Chen et al (2016) report in Nucleic Acids Research results of a systematic analysis of chromatin conformation on various genome editing tools and observe effects that are not equally shared among the most popular systems.
The authors focus on two gene-editing systems, TALENS and CRISPR/Cas9 and were motivated by absence of any quantitative analysis on the effects of chromatin conformation on isogenic sites. In addition, the authors wanted to assess the relative performance of TALENS and CRISPR/Cas9 at target sites that have different epigenetic modifications.
Chen et al. make use of two human cell lines (human embryonic kidney – HEK; human embryonic retinoblasts – HER), each with a report gene system that was enabled the monitoring of double strand break activity. In one system DSB and NHEJ would result in a gain of function of the reporter gene (DsRed), while in the other a loss of reporter gene function (EGFP).
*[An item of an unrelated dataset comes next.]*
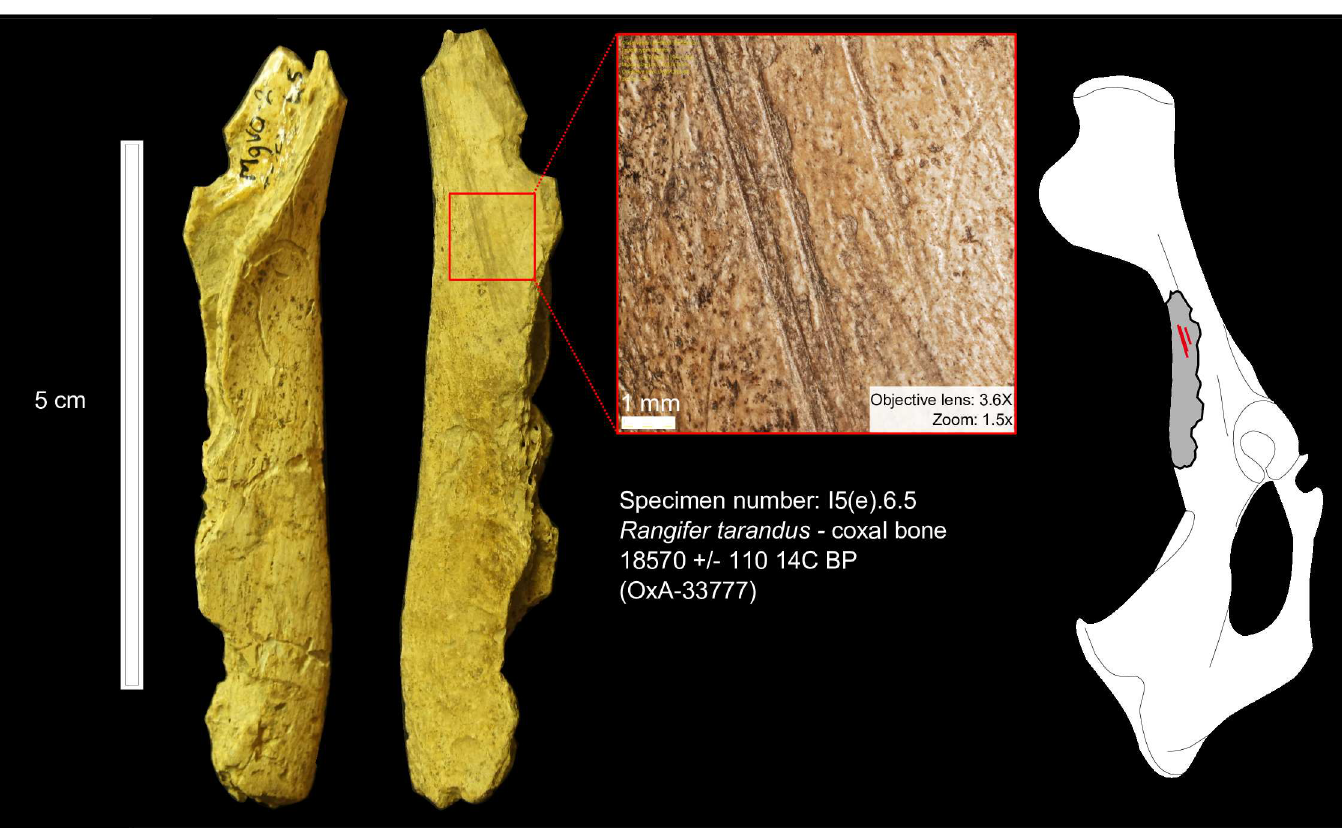
Fig 2. Cut marks on a caribou coxal bone from Cave II. The specimen(# I5.6.5) is dated to 18,570 ± 110 14 C BP (OxA-33777) and shows straight and parallelmarks resultingfrom filleting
What was particularly interesting about these editing targets is that they were in a transgene construct that allowed the authors to transition the chromatin state from compact to relaxed with the use of a small molecular (doxycycline). The details of the reporter system are nicely described and illustrated in the paper.
With these two FACS-based assays in place the authors did a number of experiments and made a couple of observations.
First, compact chromatin states reduce editing activity regardless of the system
Second, the authors found that TALENs seem to more sensitive than Cas9
Finally, Cas9 and some of the popular variants that are currently in use show different sensitivities to chromatin structure. The high specificity variant – SpCas9-HF1 showed significantly more sensitivity to chromatin structure compared to Cas9 and another high specificity variant eSpCas9(1.1).
While the data reported by Chen et al. are convincing and the impact of chromatin on editing systems is not surprising it remains to be seen whether there is anything a potential user of editing systems can do about these limitations of these systems.
It seems that from a practical perspective users are advised to design good targeting molecules and hedge those efforts by designing alternative targeting molecules to different regions of the target sequence, since local chromatin structure among other things may limit the effectiveness of any particular molecule.